Werken maakt lichamelijk gehandicapten niet gelukkiger
DEN HAAG (ANP) – Door meer te gaan werken, vaker de deur uit te gaan en meer op vakantie te gaan zijn mensen met een lichamelijke handicap er de afgelopen tien jaar niet gelukkiger op geworden. Dat is opmerkelijk, schrijft het Sociaal en Cultureel Planbureau (SCP) in een studie die woensdag verschijnt. De gedachte achter het overheidsbeleid is juist dat deelname aan de maatschappij het welzijn van lichamelijk gehandicapten ten goede komt.

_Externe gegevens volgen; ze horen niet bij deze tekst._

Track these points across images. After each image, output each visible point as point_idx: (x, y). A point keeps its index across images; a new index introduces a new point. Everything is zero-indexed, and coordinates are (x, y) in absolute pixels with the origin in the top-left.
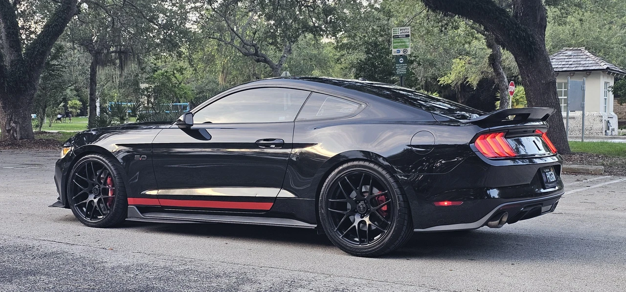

In de onderzochte periode 1993–2003 zijn mensen die langdurig beperkt zijn in horen, zien, bewegen en dagelijkse verrichtingen als wassen, kleden en opstaan, meer zelfstandig gaan wonen en aan het werk gegaan. Maar hun achterstand in welbevinden op mensen zonder beperking is nog even groot.Rond 40 procent van de lichamelijk gehandicapten voelt zich (zeer) gezond, tegen 85 procent van de niet–gehandicapten. De verschillen in geluk zijn minder groot: 80 procent tegen 90 procent voelt zich (zeer) gelukkig.
Om te weten te komen waarom het welzijn van gehandicapten niet stijgt als zij actiever worden in de maatschappij, ondervroegen de onderzoekers zes mensen en analyseerden ze achttien egodocumenten. Daaruit bleek dat gehandicapten veel meer hebben aan een positief zelfbeeld, sociale vaardigheden, assertiviteit en aanvaarding van hun situatie.
Verder werd duidelijk dat mensen met een lichamelijke handicap er niet op vooruit gaan door meer deel te nemen aan de samenleving. Veel belangrijker is de manier waarop dat gebeurt. Daarom is het verrichten van zinnig werk dat aansluit bij wensen en vaardigheden van de gehandicapte, belangrijker dan het hebben van een baan op zich, concluderen de onderzoekers.